The above gives reason to assume that the prohibition of direct discrimination has been violated. Such a practice would place parents who give birth to a less favourable position after the pregnancy allowance period in terms of parental leave when compared with other parents. Such a practice could also be considered to be contrary to the objectives of the Pregnant Workers Directive and the Equality Act.
To prove that discrimination has not occurred, such a practice would require that acceptable and non-discriminatory grounds can be presented for it. After this, the Ombudsman for Equality assessed whether invoking the provisions of the Pregnant Workers Directive and the Employment Contracts Act can be considered acceptable grounds for treating parents that give birth differently.
Provisions of the Employment Contracts Act cannot be interpreted to the detriment of employees who have recently given birth
Chapter 4, section 2 of the Employment Contracts Act lays down protection for pregnant employees and employees who have recently given birth. According to the section, employees are allowed, with the employer’s consent, to only perform work that does not pose a risk to the employee or their unborn or newly born child within the 14 weeks following the start of pregnancy leave.
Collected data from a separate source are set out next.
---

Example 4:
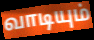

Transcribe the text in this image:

வாடியும்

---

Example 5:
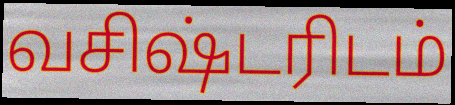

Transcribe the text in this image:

வசிஷ்டரிடம்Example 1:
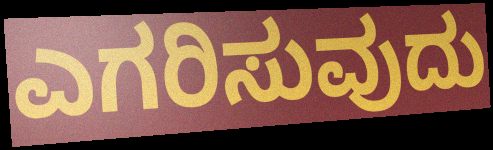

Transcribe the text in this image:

ಎಗರಿಸುವುದು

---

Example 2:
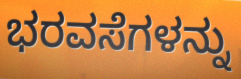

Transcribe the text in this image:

ಭರವಸೆಗಳನ್ನು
According to the Government Proposal for the amendment of the Employment Contracts Act (HE 129/2021, p. 151), performing work during maternity leave requires that the parties of the relevant employment contract are in agreement and deem that the work to be performed will not endanger the employee or the child. The employer therefore has the right to end the performance of the work if the employer deems that the safety of the pregnant employee or the employee who has recently given birth or that of other persons is endangered. This right arises from the employer’s general obligation to ensure occupational safety. The family leave reform did not introduce any amendments to the content of this provision. Any possible changes to interpretation practices therefore cannot be justified by invoking the legislative amendments.
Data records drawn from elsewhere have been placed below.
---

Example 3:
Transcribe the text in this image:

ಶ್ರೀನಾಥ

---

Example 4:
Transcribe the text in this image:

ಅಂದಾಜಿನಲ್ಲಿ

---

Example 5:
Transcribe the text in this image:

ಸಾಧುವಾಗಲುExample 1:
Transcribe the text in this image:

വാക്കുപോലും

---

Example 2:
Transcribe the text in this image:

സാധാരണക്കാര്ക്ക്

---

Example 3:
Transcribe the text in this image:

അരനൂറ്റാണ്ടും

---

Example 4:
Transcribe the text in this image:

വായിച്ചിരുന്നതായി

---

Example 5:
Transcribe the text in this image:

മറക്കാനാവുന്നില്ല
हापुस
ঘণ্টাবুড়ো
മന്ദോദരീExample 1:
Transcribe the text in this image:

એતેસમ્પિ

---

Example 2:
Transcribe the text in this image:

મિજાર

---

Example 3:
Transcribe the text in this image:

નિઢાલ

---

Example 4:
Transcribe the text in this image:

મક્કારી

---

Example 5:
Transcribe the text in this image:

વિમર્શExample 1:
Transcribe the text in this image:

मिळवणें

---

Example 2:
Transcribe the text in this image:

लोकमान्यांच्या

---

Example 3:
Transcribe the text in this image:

In the Ombudsman’s view, the provision of chapter 4, section 2 of the Employment Contracts Act pertains to risk assessment in mutual agreement, and does not mean that the employer’s consent is required if a parent who has given birth wishes to take their pregnancy and parental leave in some other manner than taking 14 consecutive weeks of leave. In the Ombudsman for Equality’s view, a situation where an employee who has recently given birth is prevented from returning to work solely based on the return requiring the employer’s consent should be considered as discriminatory, if risks have not been assessed at all or if there are no risks.
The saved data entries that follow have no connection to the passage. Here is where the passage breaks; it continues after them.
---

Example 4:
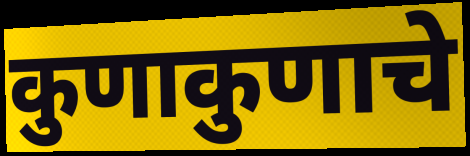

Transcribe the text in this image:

कुणाकुणाचे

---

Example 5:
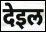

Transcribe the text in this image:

देइल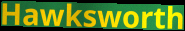
HawksworthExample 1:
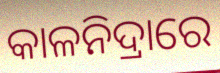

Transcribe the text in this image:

କାଳନିଦ୍ରାରେ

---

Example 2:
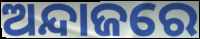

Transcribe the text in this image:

ଅନ୍ଦାଜରେ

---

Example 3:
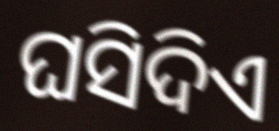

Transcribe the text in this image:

ଘସିଦିଏ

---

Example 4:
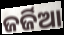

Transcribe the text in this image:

ଜର୍ଜିଆ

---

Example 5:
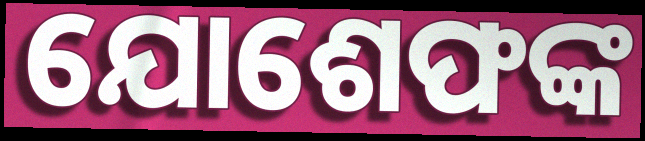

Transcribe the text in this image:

ଯୋଶେଫଙ୍କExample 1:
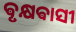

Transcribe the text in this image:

ଵୃକ୍ଷଵାସୀ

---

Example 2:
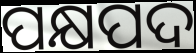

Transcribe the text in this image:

ପକ୍ଷପଦ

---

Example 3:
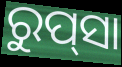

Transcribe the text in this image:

ରୁପ୍‍ସା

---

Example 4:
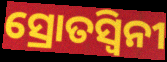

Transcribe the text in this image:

ସ୍ରୋତସ୍ୱିନୀ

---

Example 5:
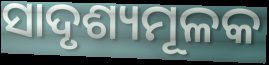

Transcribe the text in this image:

ସାଦୃଶ୍ୟମୂଳକ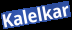
KalelkarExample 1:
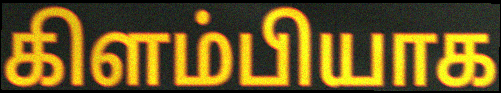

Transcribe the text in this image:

கிளம்பியாக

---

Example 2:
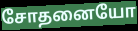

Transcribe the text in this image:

சோதனையோ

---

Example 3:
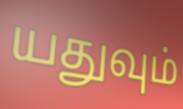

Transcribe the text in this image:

யதுவும்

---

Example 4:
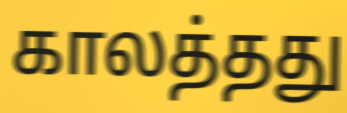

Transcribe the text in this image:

காலத்தது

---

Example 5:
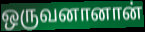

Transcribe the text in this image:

ஒருவனானான்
The Employment Contracts Act does not require that the pregnancy leave and the parental leave are uninterrupted. Employees are free to take parental leave whenever they need it for taking care of their child. It also unacceptable to require that for an employee who recently gave birth to return to work before the 14 weeks have elapsed, the employee must take at least one period of parental leave within the meaning of the Employment Contracts Act even if they have no reason related to childcare to do so.